=== Material shown ===
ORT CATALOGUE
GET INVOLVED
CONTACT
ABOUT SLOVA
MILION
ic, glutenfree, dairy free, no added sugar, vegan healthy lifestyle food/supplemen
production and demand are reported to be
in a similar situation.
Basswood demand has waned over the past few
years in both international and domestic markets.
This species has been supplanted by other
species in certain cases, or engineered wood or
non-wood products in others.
===
=== Material shown ===
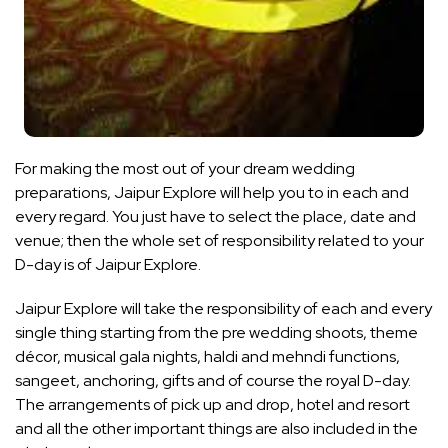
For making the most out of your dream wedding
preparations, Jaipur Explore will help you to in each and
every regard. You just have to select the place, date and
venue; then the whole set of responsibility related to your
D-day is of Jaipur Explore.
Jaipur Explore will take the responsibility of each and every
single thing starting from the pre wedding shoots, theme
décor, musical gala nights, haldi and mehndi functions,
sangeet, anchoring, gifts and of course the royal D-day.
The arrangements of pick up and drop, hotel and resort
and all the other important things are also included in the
===
__What is needed__: In the entries above, find the line holding "ORT CATALOGUE" and the line holding "non-wood products in others.", then retype exactly those two lines and every line between them, and nothing else.

__Response below__:
ORT CATALOGUE
GET INVOLVED
CONTACT
ABOUT SLOVA
MILION
ic, glutenfree, dairy free, no added sugar, vegan healthy lifestyle food/supplemen
production and demand are reported to be
in a similar situation.
Basswood demand has waned over the past few
years in both international and domestic markets.
This species has been supplanted by other
species in certain cases, or engineered wood or
non-wood products in others.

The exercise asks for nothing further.